:: What the task asks ::
Write out every line of text in the records below as a numbered list, omitting any blank lines.

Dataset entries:
*** Begin section ***
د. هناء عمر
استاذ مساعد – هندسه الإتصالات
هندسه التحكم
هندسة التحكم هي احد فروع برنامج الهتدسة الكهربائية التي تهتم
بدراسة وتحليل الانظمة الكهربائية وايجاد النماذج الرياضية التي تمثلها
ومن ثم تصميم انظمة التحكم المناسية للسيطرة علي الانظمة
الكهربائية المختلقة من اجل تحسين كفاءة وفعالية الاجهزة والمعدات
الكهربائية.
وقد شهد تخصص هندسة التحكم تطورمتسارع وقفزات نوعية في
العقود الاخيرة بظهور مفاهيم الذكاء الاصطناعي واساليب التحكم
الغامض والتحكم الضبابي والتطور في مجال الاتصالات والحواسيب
*** End section ***
:: Finished exercise ::
1. د. هناء عمر
2. استاذ مساعد – هندسه الإتصالات
3. هندسه التحكم
4. هندسة التحكم هي احد فروع برنامج الهتدسة الكهربائية التي تهتم
5. بدراسة وتحليل الانظمة الكهربائية وايجاد النماذج الرياضية التي تمثلها
6. ومن ثم تصميم انظمة التحكم المناسية للسيطرة علي الانظمة
7. الكهربائية المختلقة من اجل تحسين كفاءة وفعالية الاجهزة والمعدات
8. الكهربائية.
9. وقد شهد تخصص هندسة التحكم تطورمتسارع وقفزات نوعية في
10. العقود الاخيرة بظهور مفاهيم الذكاء الاصطناعي واساليب التحكم
11. الغامض والتحكم الضبابي والتطور في مجال الاتصالات والحواسيب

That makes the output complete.